Heller, Joseph (1923-1999), was an American novelist who established his reputation with the comic novel Catch-22 (1961). The title describes the accumulated absurdities that characterize many complex organizations. The novel is set during World War II (1939-1945) and describes the misadventures of Yossarian, a U.S. officer. His ways of retaining his identity depend on an ability to maneuver within an illogical military system. Closing Time (1994) is a sequel to the novel.
In Something Happened (1974), Heller imagined the psychological pressures faced by an American business executive. Good As Gold (1979) describes the personal and professional problems of an American college professor.

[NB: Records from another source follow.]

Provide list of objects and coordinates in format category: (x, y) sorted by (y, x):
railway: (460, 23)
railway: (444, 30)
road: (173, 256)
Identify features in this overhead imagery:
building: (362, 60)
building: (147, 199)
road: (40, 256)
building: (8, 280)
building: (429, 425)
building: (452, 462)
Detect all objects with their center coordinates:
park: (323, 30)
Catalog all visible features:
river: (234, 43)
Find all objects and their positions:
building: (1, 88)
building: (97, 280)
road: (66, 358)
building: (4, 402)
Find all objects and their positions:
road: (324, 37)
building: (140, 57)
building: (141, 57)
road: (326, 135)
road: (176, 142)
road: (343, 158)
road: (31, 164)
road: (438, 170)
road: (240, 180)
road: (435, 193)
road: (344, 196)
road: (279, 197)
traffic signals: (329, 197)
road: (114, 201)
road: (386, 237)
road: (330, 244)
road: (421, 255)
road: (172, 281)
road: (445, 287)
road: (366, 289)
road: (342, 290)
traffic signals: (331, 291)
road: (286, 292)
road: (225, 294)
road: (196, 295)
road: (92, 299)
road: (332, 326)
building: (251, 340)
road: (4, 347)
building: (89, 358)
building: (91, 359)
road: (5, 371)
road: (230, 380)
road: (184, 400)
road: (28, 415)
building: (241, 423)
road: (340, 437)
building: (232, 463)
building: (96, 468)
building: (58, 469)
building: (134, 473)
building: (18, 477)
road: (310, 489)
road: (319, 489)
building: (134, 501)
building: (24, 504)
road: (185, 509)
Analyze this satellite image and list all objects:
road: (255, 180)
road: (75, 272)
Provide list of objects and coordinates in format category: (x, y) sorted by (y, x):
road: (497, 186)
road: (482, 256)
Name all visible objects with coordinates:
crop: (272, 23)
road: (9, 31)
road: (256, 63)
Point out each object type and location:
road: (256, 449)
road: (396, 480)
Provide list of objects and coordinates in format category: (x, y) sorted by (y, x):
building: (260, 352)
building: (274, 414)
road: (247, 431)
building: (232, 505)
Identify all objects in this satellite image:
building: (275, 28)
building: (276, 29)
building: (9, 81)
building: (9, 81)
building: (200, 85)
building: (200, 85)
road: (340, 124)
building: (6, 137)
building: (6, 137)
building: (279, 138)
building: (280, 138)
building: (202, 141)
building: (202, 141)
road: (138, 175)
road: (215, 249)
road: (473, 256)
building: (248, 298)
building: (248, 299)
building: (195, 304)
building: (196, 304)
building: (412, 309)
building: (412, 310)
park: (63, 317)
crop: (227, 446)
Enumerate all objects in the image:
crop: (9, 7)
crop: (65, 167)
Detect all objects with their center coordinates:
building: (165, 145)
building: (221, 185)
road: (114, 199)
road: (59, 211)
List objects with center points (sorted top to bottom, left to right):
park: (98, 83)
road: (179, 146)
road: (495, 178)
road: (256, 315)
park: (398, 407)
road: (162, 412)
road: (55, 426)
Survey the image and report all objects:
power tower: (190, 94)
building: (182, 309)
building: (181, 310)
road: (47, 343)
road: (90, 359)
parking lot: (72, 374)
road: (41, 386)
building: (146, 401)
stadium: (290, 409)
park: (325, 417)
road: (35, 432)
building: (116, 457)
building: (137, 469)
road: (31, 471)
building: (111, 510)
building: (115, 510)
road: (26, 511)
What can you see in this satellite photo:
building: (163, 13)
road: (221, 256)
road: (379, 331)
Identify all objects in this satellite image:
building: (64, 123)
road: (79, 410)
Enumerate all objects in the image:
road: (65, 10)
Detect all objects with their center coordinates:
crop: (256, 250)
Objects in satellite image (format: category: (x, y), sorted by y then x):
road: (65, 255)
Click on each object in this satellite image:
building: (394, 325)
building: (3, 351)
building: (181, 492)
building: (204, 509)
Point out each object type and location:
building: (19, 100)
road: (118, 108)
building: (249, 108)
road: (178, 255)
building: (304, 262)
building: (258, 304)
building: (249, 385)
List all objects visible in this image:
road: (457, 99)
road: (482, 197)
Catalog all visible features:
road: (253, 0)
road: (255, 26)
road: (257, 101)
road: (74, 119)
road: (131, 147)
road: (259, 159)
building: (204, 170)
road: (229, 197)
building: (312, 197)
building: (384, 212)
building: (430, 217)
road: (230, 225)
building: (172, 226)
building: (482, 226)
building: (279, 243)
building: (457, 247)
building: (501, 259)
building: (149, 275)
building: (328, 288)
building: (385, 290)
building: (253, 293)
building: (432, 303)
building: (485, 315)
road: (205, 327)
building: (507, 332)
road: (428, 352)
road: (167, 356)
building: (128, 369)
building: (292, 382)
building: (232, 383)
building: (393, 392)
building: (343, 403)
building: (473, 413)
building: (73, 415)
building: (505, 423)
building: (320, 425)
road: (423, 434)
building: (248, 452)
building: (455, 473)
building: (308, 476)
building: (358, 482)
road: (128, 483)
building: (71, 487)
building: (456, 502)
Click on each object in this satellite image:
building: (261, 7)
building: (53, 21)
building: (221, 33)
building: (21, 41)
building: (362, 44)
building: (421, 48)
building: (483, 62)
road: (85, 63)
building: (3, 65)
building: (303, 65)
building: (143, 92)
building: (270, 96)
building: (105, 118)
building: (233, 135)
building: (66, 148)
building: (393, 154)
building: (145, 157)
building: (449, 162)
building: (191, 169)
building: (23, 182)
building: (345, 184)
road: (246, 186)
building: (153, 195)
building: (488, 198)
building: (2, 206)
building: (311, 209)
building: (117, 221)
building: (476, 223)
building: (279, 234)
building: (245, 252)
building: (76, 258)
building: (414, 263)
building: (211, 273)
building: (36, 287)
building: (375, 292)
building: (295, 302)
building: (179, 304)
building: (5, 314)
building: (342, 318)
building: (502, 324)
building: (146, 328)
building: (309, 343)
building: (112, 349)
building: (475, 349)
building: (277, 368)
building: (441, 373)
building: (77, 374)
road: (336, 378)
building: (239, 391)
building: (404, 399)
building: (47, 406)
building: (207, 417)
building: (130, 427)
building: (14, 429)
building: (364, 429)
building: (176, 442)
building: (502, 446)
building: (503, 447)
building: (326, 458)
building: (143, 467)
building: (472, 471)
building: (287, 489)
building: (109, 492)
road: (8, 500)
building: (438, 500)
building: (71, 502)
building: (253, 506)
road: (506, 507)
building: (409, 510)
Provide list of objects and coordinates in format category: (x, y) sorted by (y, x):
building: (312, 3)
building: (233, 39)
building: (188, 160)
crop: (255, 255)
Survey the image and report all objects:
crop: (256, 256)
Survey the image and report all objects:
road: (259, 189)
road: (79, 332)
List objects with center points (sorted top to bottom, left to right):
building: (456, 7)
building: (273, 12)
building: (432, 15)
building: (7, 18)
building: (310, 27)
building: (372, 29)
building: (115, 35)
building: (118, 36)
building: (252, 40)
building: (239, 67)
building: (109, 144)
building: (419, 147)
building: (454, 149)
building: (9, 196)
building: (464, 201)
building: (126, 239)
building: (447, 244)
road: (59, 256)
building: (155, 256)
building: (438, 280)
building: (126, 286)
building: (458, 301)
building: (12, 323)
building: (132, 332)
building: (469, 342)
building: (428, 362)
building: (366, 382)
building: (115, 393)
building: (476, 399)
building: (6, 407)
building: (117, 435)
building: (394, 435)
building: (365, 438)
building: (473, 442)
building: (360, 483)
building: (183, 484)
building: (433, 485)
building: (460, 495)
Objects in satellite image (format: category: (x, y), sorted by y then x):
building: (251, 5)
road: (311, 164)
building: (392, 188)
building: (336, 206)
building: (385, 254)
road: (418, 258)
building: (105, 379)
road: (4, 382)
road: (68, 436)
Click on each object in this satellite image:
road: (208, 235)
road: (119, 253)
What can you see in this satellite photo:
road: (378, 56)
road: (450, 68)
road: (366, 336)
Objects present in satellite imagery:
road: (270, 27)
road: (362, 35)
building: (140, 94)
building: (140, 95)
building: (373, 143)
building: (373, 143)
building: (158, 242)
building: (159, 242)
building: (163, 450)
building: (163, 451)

God Knows (1984) is a comic novel written in the form of an autobiography of the Biblical leader King David. With his friend Speed Vogel, Heller wrote No Laughing Matter (1986), an autobiographical account of Heller’s battle against a paralyzing illness. Picture This (1988) is a novel about the Dutch painter Rembrandt that is also a meditation about art. Heller wrote an autobiography, Now and Then: From Coney Island to Here (1998).
Heller was born on May 1, 1923, in the Brooklyn section of New York City. He died on Dec. 12, 1999. Two books by Heller were published after his death. Portrait of an Artist, As an Old Man (2000) portrays an elderly writer struggling to find material for one final novel. Heller’s early short fiction was collected in Catch As Catch Can (2003).